Recent work on Attention Residuals argues that standard residual accumulation treats all earlier layer contributions uniformly, which can lead to hidden-state growth and weaker control over depth-wise information flow. To improve scalability, the paper proposes Block AttnRes, where layers are partitioned into blocks and only block summaries are used for cross-layer aggregation. While this idea has shown promising results in larger-scale settings, its effect on tiny language models trained from scratch under matched budgets remains largely unexplored. This thesis addresses that gap through a controlled comparison between standard residual connections and Block AttnRes within the same training pipeline and evaluation setting.
Tasks
a) Baseline reproduction
- Set up the end-to-end training pipeline based on MiniMind for a tiny causal language model, including tokenizer preparation, pretraining, instruction tuning, and downstream fine-tuning.
- Run and document a baseline with standard residual connections.
- Implement a reproducible CommonsenseQA evaluation pipeline, including logging of seeds, configurations, checkpoints, and dataset versions.
b) Implementation of Block AttnRes
- Implement Block Attention Residuals in the MiniMind backbone.
- Partition layers into blocks and aggregate information via block-level representations.
- Ensure that the standard residual and Block AttnRes variants are comparable under matched core hyperparameters and training budgets.
c) Controlled training and evaluation
- Train both model variants under aligned settings.
- Fine-tune both variants on CommonsenseQA.
- Compare dev/test accuracy and efficiency-related measures such as memory usage and training cost.
d) Analysis and ablations
- Analyze training stability and representation behavior across depth.
- Perform a qualitative error analysis of CommonsenseQA predictions.
- Conduct optional ablations by varying block size or number of blocks and studying their effect on performance and efficiency.
- Optionally include a lightweight visualization component to illustrate block-level residual aggregation during inference.
References
- Kimi Team et al.: Attention Residuals. arXiv preprint arXiv:2603.15031 (2026).
- Vaswani, A., Shazeer, N., Parmar, N., Uszkoreit, J., Jones, L., Gomez, A.N., Kaiser, Ł., Polosukhin, I.: Attention Is All You Need. In: Advances in Neural Information Processing Systems 30 (2017).
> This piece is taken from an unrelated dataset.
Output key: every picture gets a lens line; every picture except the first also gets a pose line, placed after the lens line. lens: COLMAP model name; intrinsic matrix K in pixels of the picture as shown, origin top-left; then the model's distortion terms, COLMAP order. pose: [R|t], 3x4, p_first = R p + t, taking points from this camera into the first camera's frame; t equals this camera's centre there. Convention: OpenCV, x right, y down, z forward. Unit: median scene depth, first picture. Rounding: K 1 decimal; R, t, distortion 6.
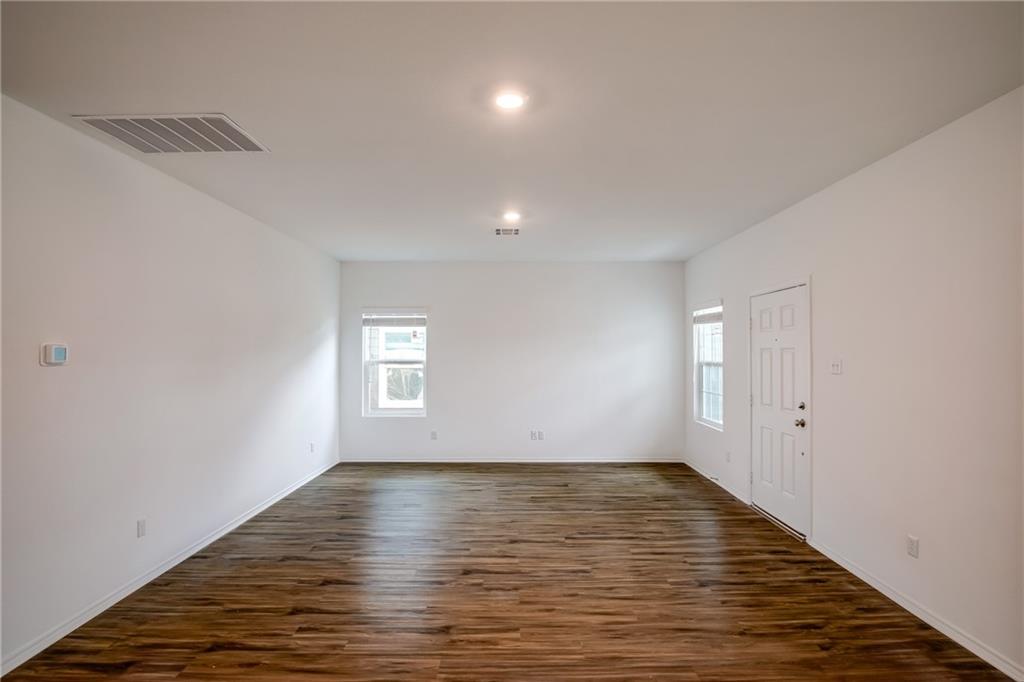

- He, K., Zhang, X., Ren, S., Sun, J.: Deep Residual Learning for Image Recognition. In: Proceedings of the IEEE Conference on Computer Vision and Pattern Recognition (CVPR), pp. 770–778 (2016).
- Talmor, A., Herzig, J., Lourie, N., Berant, J.: CommonsenseQA: A Question Answering Challenge Targeting Commonsense Knowledge. In: Proceedings of the 2019 Conference of the North American Chapter of the Association for Computational Linguistics: Human Language Technologies, Volume 1 (Long and Short Papers), pp. 4149–4158 (2019).
- Speer, R., Chin, J., Havasi, C.: ConceptNet 5.5: An Open Multilingual Graph of General Knowledge. In: Proceedings of the Thirty-First AAAI Conference on Artificial Intelligence, pp. 4444–4451 (2017).
- Gong, J.: MiniMind. GitHub repository. Available at: https://github.com/jingyaogong/minimind, last accessed 2026/04/16.
- Strong Python skills and experience with data processing and experiment management.
- Familiarity with PyTorch and Transformer training.
- Basic understanding of language modeling, supervised fine-tuning, and evaluation methods.
- Interest in neural architecture analysis, especially residual connections and attention mechanisms.